It's pretty easy to explain 'the previous age' for anyone who believes the Bible. The 'advanced' people who built those cities (and there are a number of them in far-flung places, including the Americas) were the people who were scattered at the Tower of Babel, some of whom were accompanied by their long-lived elders who were born right after the Flood. If you do a little math with the ages of people that are given in the Bible, you'll see that it was common for people to live nearly a thousand years before the Flood. The eight who were on the Ark lived out pretty much their normal life span after the Flood -- Shem would still have been alive when Abraham was a grown man, and they could even have met at some point. The first generation born after the Flood (which drastically changed the earth's environment) lived around six hundred years; each generation following had a shorter life-span. Even by the time Abraham came around people still often lived to be well over a hundred years -- Abraham was 175 when he died. 

There had been 'advanced' civilization prior to the Flood, and afterwards, as soon as there were enough people (which wouldn't have taken very long), they pretty much picked up where they left off. They weren't starting from scratch, any more than we would be if we were the only survivors of some cataclysmic disaster. In fact, they had an advantage over us, in that their technologies were such that they were easily started up again after the Flood, while we would have a VERY hard time reproducing most of our technologies from scratch.

## APPLY WHAT YOU READ
a) Echo the stretch of the Flood text that opens with the words containing "There had been" and closes with "technologies from scratch.", without altering it.
b) Render this sentence from the Flood text in Spanish: "They weren't starting from scratch, any more than we would be if we were the only survivors of some cataclysmic disaster."

## Collected data
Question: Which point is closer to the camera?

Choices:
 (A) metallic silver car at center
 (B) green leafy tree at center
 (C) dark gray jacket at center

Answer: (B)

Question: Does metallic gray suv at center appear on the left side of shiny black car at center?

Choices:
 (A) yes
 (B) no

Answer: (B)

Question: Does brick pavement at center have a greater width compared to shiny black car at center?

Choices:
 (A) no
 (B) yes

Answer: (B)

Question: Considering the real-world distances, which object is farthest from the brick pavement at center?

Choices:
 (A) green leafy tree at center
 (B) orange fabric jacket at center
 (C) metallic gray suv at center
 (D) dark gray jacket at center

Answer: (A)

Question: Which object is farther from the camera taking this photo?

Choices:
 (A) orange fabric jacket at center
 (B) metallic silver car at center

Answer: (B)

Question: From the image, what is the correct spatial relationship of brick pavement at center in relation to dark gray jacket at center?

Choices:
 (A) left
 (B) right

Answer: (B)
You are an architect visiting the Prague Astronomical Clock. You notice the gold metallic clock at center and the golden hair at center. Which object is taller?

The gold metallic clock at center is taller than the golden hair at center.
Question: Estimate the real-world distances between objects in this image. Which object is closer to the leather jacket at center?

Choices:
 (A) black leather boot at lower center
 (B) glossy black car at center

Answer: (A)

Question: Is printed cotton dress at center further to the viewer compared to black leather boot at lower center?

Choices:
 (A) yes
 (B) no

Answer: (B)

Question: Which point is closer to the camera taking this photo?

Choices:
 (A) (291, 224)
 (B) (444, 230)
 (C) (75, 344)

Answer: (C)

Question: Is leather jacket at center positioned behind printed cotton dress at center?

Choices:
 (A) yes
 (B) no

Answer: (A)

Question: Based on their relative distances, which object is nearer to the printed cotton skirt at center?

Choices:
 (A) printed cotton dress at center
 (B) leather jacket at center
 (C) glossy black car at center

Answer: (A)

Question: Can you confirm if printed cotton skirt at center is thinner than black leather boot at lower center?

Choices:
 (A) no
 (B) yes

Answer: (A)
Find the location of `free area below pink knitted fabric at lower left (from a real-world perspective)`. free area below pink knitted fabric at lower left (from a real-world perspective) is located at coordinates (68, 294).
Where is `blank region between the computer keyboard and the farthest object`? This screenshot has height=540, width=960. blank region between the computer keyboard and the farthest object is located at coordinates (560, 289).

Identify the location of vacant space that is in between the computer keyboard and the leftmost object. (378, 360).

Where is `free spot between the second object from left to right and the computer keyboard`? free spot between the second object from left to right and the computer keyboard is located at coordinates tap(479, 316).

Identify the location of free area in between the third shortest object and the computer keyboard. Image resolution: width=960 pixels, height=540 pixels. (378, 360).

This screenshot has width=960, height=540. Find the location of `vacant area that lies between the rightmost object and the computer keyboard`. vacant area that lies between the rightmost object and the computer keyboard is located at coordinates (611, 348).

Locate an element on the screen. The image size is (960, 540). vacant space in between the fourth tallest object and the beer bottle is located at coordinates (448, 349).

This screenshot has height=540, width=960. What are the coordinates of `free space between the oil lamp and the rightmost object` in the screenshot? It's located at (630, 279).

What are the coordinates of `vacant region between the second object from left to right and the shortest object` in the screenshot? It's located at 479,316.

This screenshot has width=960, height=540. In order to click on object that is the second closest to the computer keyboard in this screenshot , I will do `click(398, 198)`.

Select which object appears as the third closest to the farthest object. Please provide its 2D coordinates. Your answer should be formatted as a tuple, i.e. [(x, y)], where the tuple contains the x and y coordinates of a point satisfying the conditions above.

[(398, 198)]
* * *
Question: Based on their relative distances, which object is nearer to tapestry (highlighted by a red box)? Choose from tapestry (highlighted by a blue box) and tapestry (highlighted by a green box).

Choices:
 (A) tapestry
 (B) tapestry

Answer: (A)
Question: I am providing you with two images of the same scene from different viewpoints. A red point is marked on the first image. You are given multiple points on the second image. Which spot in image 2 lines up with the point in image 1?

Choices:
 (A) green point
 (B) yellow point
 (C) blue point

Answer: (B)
---
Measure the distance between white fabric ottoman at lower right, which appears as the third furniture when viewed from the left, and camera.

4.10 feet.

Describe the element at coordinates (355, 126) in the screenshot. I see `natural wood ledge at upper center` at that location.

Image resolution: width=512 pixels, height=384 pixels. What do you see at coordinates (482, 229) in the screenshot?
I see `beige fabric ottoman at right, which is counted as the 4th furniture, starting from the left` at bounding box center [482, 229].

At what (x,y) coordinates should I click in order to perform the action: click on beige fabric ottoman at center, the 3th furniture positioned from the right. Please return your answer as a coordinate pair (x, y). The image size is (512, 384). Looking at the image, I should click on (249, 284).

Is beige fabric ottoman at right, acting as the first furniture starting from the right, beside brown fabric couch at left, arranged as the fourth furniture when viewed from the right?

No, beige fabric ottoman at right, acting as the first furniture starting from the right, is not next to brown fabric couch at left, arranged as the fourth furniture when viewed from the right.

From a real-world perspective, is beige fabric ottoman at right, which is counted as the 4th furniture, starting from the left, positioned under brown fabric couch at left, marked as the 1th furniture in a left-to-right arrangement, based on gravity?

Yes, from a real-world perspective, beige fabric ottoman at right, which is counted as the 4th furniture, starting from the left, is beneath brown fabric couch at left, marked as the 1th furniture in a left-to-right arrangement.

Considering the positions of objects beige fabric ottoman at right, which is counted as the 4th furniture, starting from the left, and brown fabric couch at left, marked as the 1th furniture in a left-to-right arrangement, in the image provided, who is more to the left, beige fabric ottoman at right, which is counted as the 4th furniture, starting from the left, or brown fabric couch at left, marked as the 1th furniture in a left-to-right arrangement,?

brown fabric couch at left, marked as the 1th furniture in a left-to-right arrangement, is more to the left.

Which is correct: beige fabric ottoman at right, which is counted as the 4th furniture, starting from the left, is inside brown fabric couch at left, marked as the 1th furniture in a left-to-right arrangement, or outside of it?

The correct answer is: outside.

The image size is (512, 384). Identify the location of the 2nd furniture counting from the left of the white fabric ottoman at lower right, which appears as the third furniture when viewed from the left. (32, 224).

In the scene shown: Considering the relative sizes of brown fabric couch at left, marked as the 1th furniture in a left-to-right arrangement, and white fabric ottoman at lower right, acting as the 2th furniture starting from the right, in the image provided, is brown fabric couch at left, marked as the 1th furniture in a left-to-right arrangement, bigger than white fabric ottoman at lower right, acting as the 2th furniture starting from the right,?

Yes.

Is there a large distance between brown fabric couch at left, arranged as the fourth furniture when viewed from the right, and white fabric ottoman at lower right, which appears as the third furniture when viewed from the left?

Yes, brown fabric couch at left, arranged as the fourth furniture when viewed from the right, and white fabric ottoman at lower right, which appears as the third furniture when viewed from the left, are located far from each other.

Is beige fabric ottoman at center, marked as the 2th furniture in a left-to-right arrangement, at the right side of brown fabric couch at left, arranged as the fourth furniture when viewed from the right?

## ANSWERS TO THE EXERCISES
a)
There had been 'advanced' civilization prior to the Flood, and afterwards, as soon as there were enough people (which wouldn't have taken very long), they pretty much picked up where they left off. They weren't starting from scratch, any more than we would be if we were the only survivors of some cataclysmic disaster. In fact, they had an advantage over us, in that their technologies were such that they were easily started up again after the Flood, while we would have a VERY hard time reproducing most of our technologies from scratch.

b) No partían de cero, del mismo modo que tampoco lo haríamos nosotros si fuéramos los únicos supervivientes de algún desastre cataclísmico.